Le chef de l'aviation militaire des Gardiens de la révolution a affirmé que l'Iran avait fait le choix de ne pas tuer 5 000 soldats américains pour venger Soleimani

Le général de brigade Amir Ali Hajizadeh, responsable des forces aériennes du Corps des gardiens de la révolution iraniens.  (Crédit : capture d'écran YouTube/MEMRI)
Le général de brigade Amir Ali Hajizadeh, responsable des forces aériennes du Corps des gardiens de la révolution iraniens. (Crédit : capture d'écran YouTube/MEMRI)

Un haut-commandant responsable du déploiement des missiles en Iran a indiqué jeudi que les frappes perpétrées contre des bases américaines marquaient « le début d’importantes opérations qui continueront dans la région entière », ajoutant que Téhéran avait été en capacité de tuer 5 000 soldats américains dans l’attaque mais que la République islamique avait choisi de ne pas le faire.

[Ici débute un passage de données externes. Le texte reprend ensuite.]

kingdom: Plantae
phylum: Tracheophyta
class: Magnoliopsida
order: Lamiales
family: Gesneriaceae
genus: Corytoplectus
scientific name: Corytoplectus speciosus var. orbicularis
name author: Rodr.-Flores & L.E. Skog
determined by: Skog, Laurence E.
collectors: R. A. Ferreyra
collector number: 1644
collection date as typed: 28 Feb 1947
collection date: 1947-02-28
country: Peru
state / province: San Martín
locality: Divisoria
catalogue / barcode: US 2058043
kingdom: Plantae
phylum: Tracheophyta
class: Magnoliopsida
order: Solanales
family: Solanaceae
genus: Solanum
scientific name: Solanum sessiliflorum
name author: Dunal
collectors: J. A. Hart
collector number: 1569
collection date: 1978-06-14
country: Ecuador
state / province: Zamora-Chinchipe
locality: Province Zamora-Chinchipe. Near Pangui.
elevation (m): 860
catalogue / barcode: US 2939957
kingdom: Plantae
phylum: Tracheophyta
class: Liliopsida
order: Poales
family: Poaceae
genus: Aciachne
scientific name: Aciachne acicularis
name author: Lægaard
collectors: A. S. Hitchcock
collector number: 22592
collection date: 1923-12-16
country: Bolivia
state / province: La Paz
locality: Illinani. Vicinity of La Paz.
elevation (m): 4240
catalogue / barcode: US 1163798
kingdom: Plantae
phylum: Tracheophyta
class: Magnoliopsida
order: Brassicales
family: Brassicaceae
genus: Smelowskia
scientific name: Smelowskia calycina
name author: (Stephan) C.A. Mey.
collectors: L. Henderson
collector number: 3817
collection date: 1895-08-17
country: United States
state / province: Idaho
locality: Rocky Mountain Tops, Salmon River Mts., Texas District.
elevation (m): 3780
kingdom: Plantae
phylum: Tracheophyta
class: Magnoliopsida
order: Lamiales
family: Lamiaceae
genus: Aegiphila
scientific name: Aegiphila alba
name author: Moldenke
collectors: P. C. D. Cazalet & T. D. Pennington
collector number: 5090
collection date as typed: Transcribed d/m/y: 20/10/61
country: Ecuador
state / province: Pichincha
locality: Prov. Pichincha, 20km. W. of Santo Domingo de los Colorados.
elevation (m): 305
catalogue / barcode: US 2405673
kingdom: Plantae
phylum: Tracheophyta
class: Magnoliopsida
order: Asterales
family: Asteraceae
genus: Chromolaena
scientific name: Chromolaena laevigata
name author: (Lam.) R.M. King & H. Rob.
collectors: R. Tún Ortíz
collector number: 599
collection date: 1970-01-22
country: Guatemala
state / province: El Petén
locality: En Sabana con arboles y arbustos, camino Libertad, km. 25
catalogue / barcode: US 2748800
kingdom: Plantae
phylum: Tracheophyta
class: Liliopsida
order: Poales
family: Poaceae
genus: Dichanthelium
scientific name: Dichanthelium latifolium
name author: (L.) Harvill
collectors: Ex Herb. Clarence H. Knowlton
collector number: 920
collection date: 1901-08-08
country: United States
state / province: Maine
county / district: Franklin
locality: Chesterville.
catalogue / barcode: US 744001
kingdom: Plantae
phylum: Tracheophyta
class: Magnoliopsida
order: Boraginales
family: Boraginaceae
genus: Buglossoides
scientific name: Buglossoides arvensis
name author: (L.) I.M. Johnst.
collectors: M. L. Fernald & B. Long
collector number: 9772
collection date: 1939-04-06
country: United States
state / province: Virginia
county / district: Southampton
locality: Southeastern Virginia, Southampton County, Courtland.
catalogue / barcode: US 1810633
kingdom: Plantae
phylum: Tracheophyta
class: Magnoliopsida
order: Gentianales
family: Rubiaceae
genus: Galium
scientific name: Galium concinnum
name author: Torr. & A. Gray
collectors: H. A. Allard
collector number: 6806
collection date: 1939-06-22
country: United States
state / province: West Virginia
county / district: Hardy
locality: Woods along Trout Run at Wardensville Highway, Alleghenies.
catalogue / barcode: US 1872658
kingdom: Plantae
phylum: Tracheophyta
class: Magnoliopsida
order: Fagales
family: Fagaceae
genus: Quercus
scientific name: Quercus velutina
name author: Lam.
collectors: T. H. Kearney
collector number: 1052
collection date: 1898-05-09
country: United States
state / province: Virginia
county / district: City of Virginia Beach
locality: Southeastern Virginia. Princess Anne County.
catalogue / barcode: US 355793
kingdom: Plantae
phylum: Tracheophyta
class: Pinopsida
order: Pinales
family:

Mercredi, l’Iran a lancé plus d’une dizaine de missiles vers des bases américaines, en Irak. Les missiles avaient été lancés en réponse au meurtre par les Américains, la semaine dernière, de l’éminent commandant des Gardiens de la révolution Qassem Soleimani.

Le général de division Amir Ali Hajizadeh des forces aérospatiales des Gardiens de la révolution, en charge des missiles susceptibles de frapper des bases des Etats-Unis dans toute la région, a indiqué que l’Iran aurait pu programmer des opérations entraînant la mort de 500 soldats américains lors de la première étape de l’attaque et celle de 4 000 à 5 000 autres militaires lors des deuxième et troisième phases des combats en l’espace de quarante-huit-heures, selon l’agence de presse iranienne Fars.

Hajizadeh a également clamé que les missiles n’avaient pas été lancés vers les bases américaines avec l’intention d’entraîner des blessés mais il a clamé que des dizaines de soldats américains avaient été tués et blessés et qu’ils avaient été évacués vers la Jordanie et Israël.

Des personnes endeuillées participent à l’enterrement du général iranien Qassem Soleimani et de ses camarades, tués en Irak dans une attaque de drone américain vendredi, dans la ville de Kerman, en Iran, le mardi 7 janvier 2020. (Crédit : Erfan Kouchari/Tasnim News Agency via AP)

« Nous ne cherchions pas à tuer qui que ce soit même si des dizaines de militaires américains ont été probablement tués et blessés et qu’ils ont été transférés vers Israël et la Jordanie au cours de 9 sorties d’avions de type C-130 », a affirmé Hajizadeh.

La République islamique a clamé que 80 soldats américains avaient été tués dans les frappes et averti qu’elle pouvait, ensuite, s’attaquer à l’Etat juif.

Les Etats-Unis ont démenti l’information, disant qu’il n’y avait pas eu de blessés.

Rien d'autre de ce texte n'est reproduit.